Energy minimization is generally not something that MM engines strive to be absolutely perfect about; the goal is to remove high-energy steric clashes and get to a reasonable enough starting configuration that the system doesn't immediately crash during MD, something that does not require getting close to the global minimum.

I was also trying to understand OpenFF's Sage forcefield and compare that to Amber ff14sb

Do keep in mind that Sage is a small molecule force field by design, having been trained on QM-optimized structures of drug-like molecules, physical properties of condensed-phase systems of similar small molecules, etc. It'll probably give you parameters for peptides and other biopolymers, but these are not designed at all for use in macromolecules so their performance will probably be quite poor for things like backbone structure. Rosemary will include protein-specific torsions and we hope it will perform as well as or better than the existing protein force fields.

ziyuanzhao2000 commented 1 year ago

Thanks for the reminder.

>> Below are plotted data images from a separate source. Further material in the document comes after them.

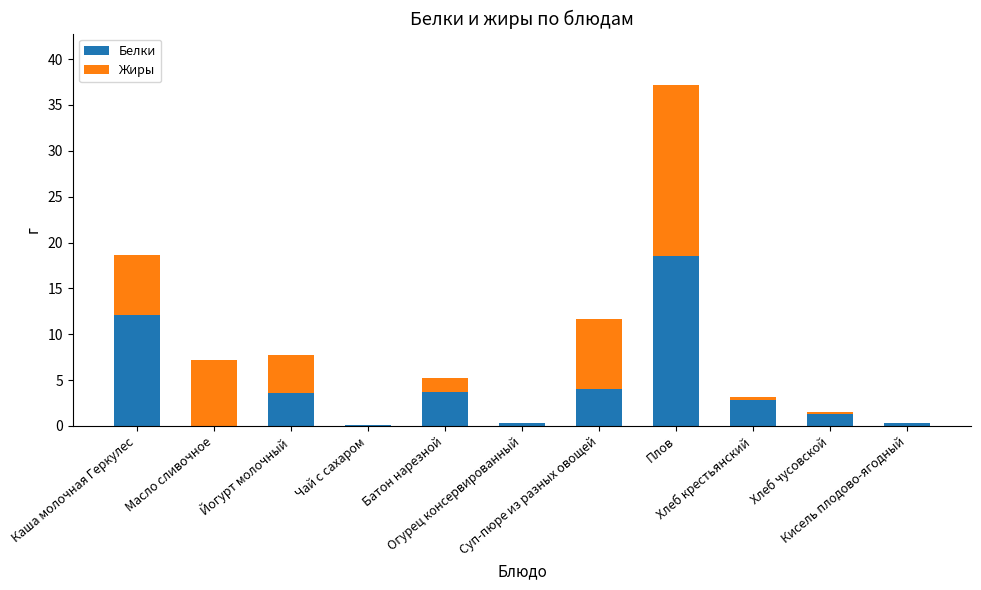

What is the maximum value for Белки?

18.5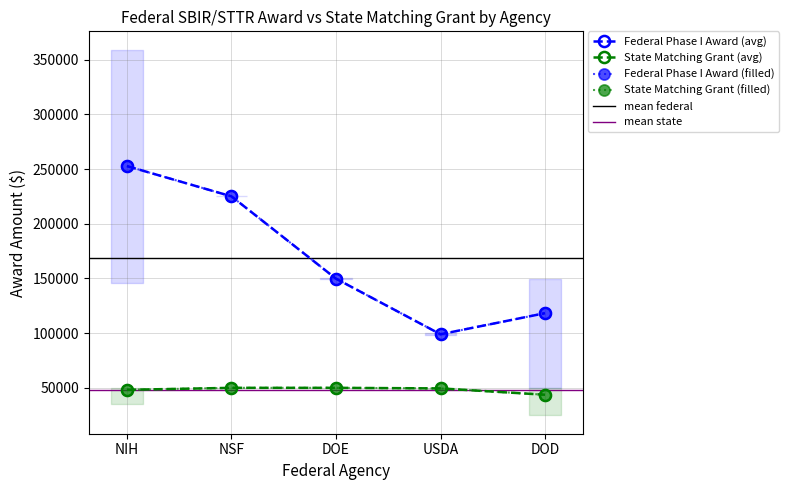

Does the chart have visible grid lines?

Yes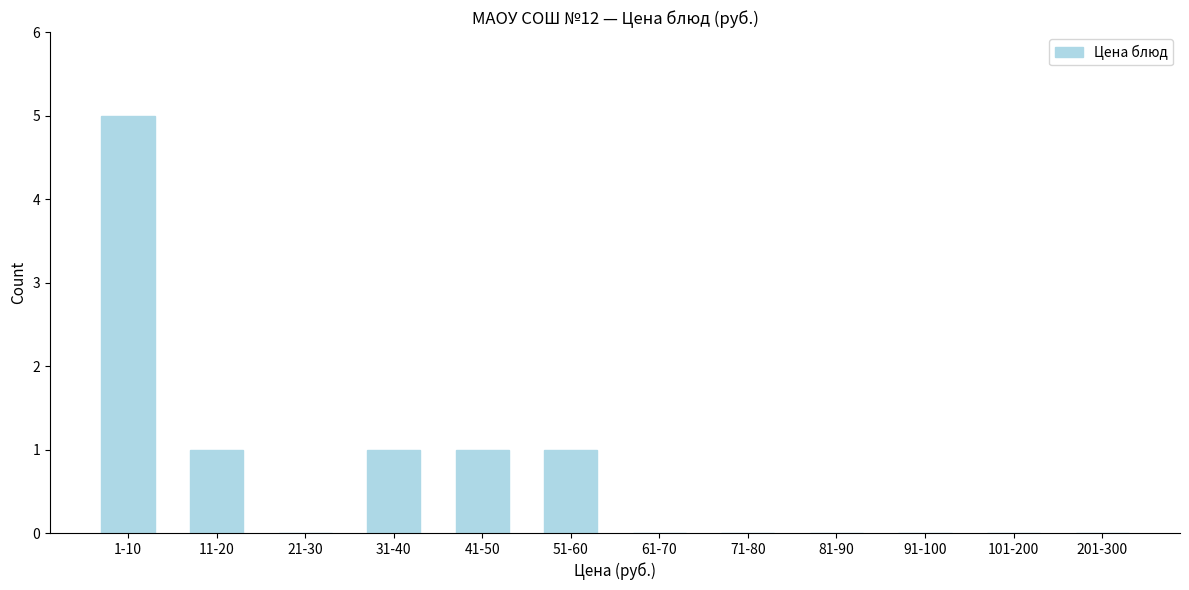

Reading left to right, transcribe all the data shown in this chart.

1-10=5	11-20=1	21-30=0	31-40=1	41-50=1	51-60=1	61-70=0	71-80=0	81-90=0	91-100=0	101-200=0	201-300=0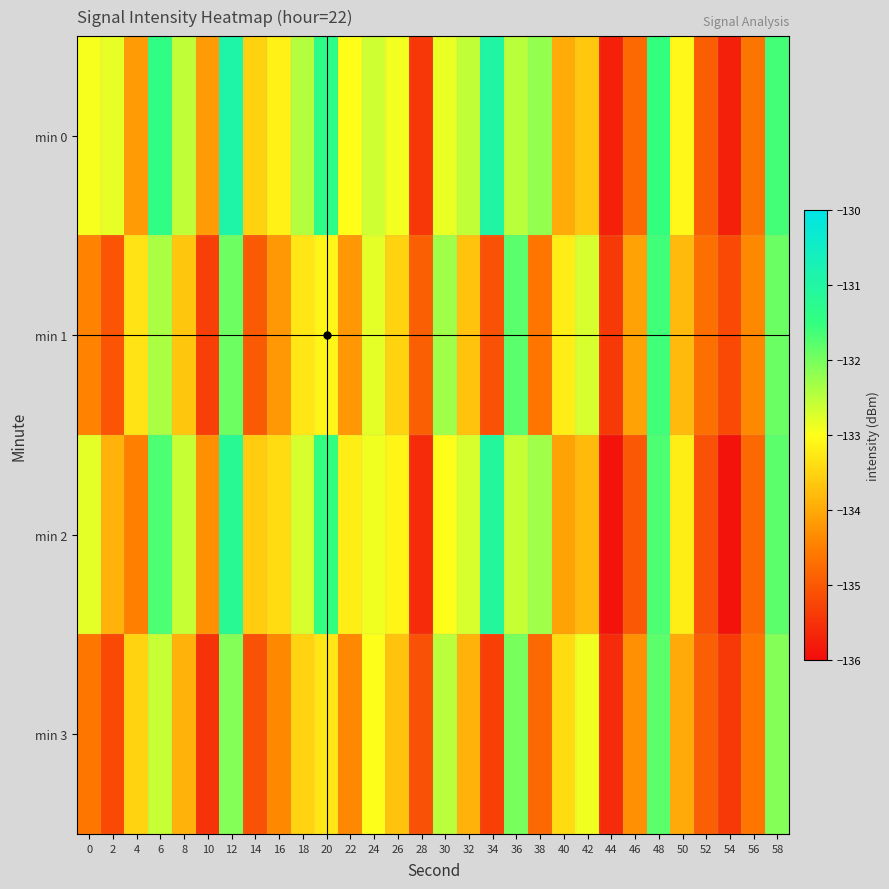

Rank the series at 8 from highest to lowest value.

min 0, min 2, min 1, min 3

I'm certainly looking forward to the later release of Rosemary as the definitive protein force field.

Energy minimization is generally not something that MM engines strive to be absolutely perfect about

This I understand, but I wonder why other chemical toolboxes, say, openbabel, that also supports energy minimization can be way faster than OpenMM's minimizer? If I use openbabel, I almost get a "minimized" configuration that is good enough immediately. I've yet to understand the difference in the computation performed by the different tools. Sorry about nagging on, but I hope you may provide some insight about this. @mattwthompson

j-wags commented 1 year ago

the most likely reason is that OpenMM by default minimizes a system to machine precision, whereas the other software may be less strict

Another contender may be that other minimizers operate in different coordinate spaces. For "long" molecules starting from a naively-generated conformer, it's likely that lots of torsions need to be rotated to reach a local energy minimum. But I believe that OpenMM uses a cartesian minimizer, which would need a lot more steps to perform a torsion rotation. I'd imagine that the minimizer in a tool like MOE that's more purpose-built for drug discovery/biomolecules/polymers might operate natively in dihedral coordinates.

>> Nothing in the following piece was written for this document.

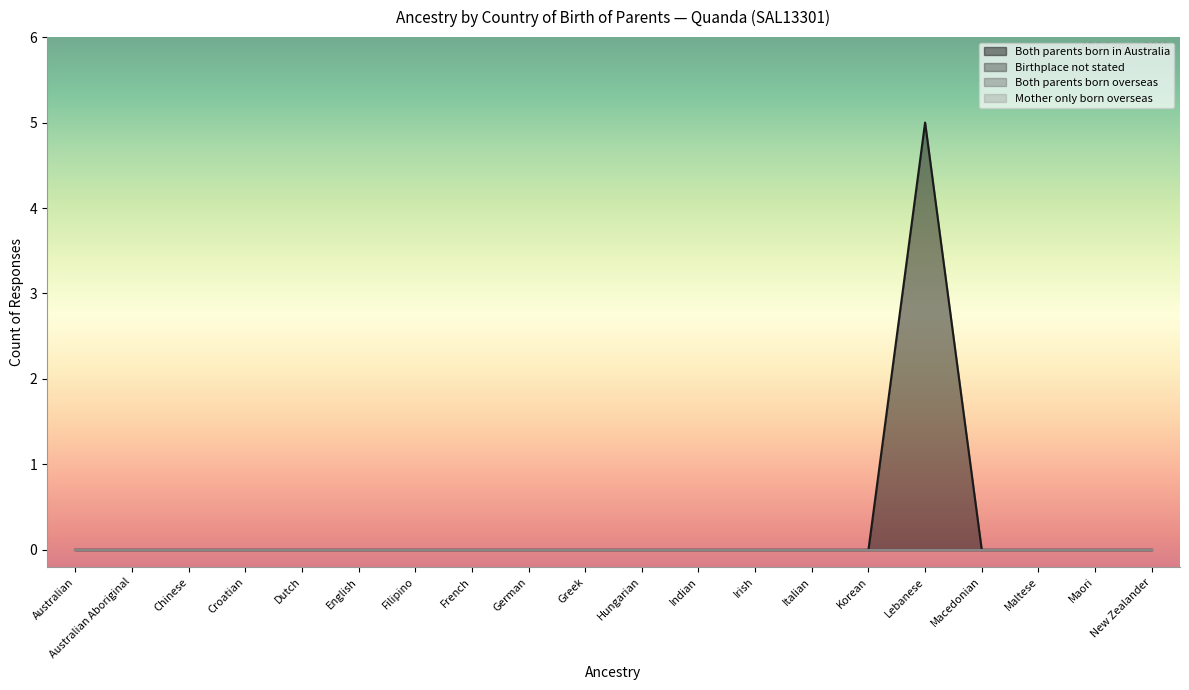

Which label corresponds to the largest value in the chart?

Lebanese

For example, for a modified dipeptide, I need 90s to minimize the system...

Are you including running create_openmm_system or create_interchange in these cases? Each time those are run, the OpenFF Toolkit will need to run an AM1 optimization, which could take tens of seconds for a dipeptide. I could imagine the timing here being dominated by that call, whereas other tools like openbabel use faster and more approximate charge methods.

Unfortunately the use of AM1 charges is defined as part of the Sage force field, so AM1 opts will need to be run at least once for each unique chemical species in your workflow. If you're running the same molecule repeatedly, consider making the Interchange or OpenMM System object just once (since this is the expensive step), then saving it, and loading it whenever you need it in the future.

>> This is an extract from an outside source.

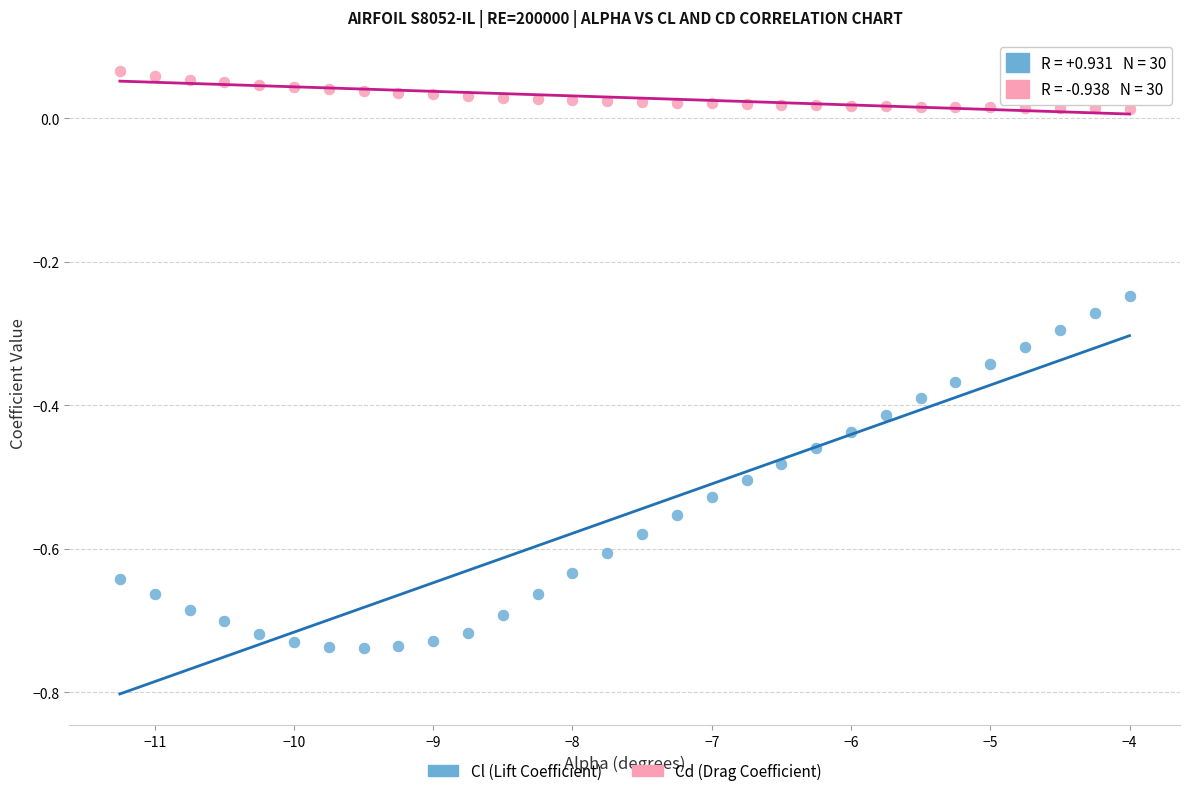

Across all data points, what is the range of X values (max minus min)?

7.2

ziyuanzhao2000 commented 1 year ago

Hi @j-wags , thanks for your additional insight. Unfortunately, this single call is taking me that much time

%%time
simulation.minimizeEnergy(
    tolerance=openmm_unit.Quantity(value=1e2, unit=openmm_unit.kilojoules_per_mole / openmm_unit.nanometer),
)

I compared to using AM1-BCC + GAFF for on the fly parametrization of my molecule, as implemented by openmmforcefield and that seems faster. I will prepare a minimal example and post that to the Interchange issue tracker for further discussion, as I'm not sure if it's an OpenFF problem at this point.

j-wags commented 1 year ago

Thanks, @ziyuanzhao2000 - The reproducing example would be particularly useful here!

j-wags commented 1 year ago

I think this has been closed by #1447, and we can debug the slow runtime in follow-up issues.